Abner Marsh remembered the things York had told him so long ago. “You killed somebody together?”

“No. For the first time in our history, conception was free of the taint of the red thirst. Cynthia has been using my drink for years. She became… sexually receptive… even without the blood, the fever. I responded. It was powerful, Abner. As strong as the thirst, but different, cleaner. A thirst for life instead of death. She will die when her time comes, unless your people can help. Julian would never permit that. And there is the child to think of. I do not want it corrupted, enslaved by Damon Julian. I want this birth to be a new beginning for my race. I had to take action.”

A goddamned vampire baby, Abner Marsh thought. He was going to go in and face Damon Julian for a child that might grow up to be just like Julian was. But maybe not. Maybe it’d grow into Joshua instead. “If you want to do somethin’,” Marsh said, “then why the hell ain’t we in there, instead of yapping out here?” He jerked his shotgun in the direction of the huge ruined steamer.

Joshua York smiled. “I am sorry for the lie,” he said. “Abner, there is no one like you. You have my thanks.”

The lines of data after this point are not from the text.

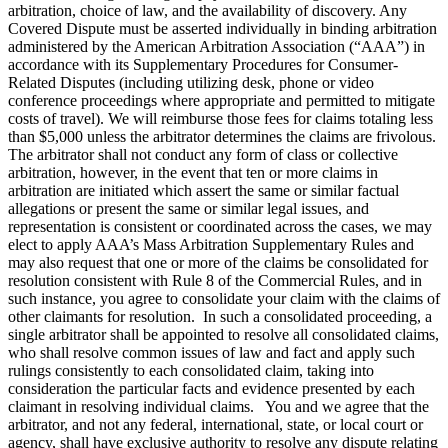
arbitration, choice of law, and the availability of discovery. Any
Covered Dispute must be asserted individually in binding arbitration
administered by the American Arbitration Association (“AAA”) in
accordance with its Supplementary Procedures for Consumer-
Related Disputes (including utilizing desk, phone or video
conference proceedings where appropriate and permitted to mitigate
costs of travel). We will reimburse those fees for claims totaling less
than $5,000 unless the arbitrator determines the claims are frivolous.
The arbitrator shall not conduct any form of class or collective
arbitration, however, in the event that ten or more claims in
arbitration are initiated which assert the same or similar factual
allegations or present the same or similar legal issues, and
representation is consistent or coordinated across the cases, we may
elect to apply AAA’s Mass Arbitration Supplementary Rules and
may also request that one or more of the claims be consolidated for
resolution consistent with Rule 8 of the Commercial Rules, and in
such instance, you agree to consolidate your claim with the claims of
other claimants for resolution. In such a consolidated proceeding, a
single arbitrator shall be appointed to resolve all consolidated claims,
who shall resolve common issues of law and fact and apply such
rulings consistently to each consolidated claim, taking into
consideration the particular facts and evidence presented by each
claimant in resolving individual claims. You and we agree that the
arbitrator, and not any federal, international, state, or local court or
agency, shall have exclusive authority to resolve any dispute relating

“Never mind about that now,” Marsh said gruffly, embarrassed by Joshua’s gratitude. He walked out from under the shadows of the trees, toward the Fevre Dream and the rotted, purple-stained indigo tanks that loomed behind her. When he got down near the water, the mud grabbed at his boots and made obscene sucking sounds as he pulled them free. Marsh checked again to make sure the gun was loaded. Then he found an old weathered plank lying in the shallow, still water, leaned it up against the side of her hull, and hefted himself up onto the main deck of the steamboat. Joshua York, moving quickly and silently, came behind him.

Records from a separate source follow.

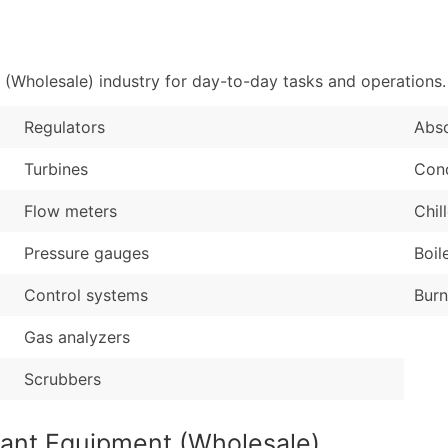
Sales Volume
...and more (Inquire
Employee Count
Boost Your Data with 
(Wholesale) industry for day-to-day tasks and operations.
Enhance your list or opt f
Regulators
Abs
Turbines
Con
Flow meters
Chil
Pressure gauges
Boil
Control systems
Burn
Gas analyzers
Scrubbers
lant Equipment (Wholesale)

The grand staircase confronted them, leading up to the darkness of the boiler deck, to the curtained staterooms where their enemies slept, to the long echoing dimness of the saloon. Marsh did not move immediately. “I want to see my steamer,” he said at last, and he walked around the stair into the engine room.

Seams had burst on a couple of the boilers. Rust had eaten through the steam pipes. The great engines were brown and flaking in spots. Marsh had to step warily to make sure his foot didn’t crash through a rotten floorboard. He went to a furnace. Inside was old cold ash, and something else, something brown and yellow and blackened here and there. He reached in, and came out with a bone. “Bones in her furnace,” he said. “Her deck rotted through. Goddamned slave manacles still on the floor. Rust. Hell. Hell. ”He turned. “I seen enough.”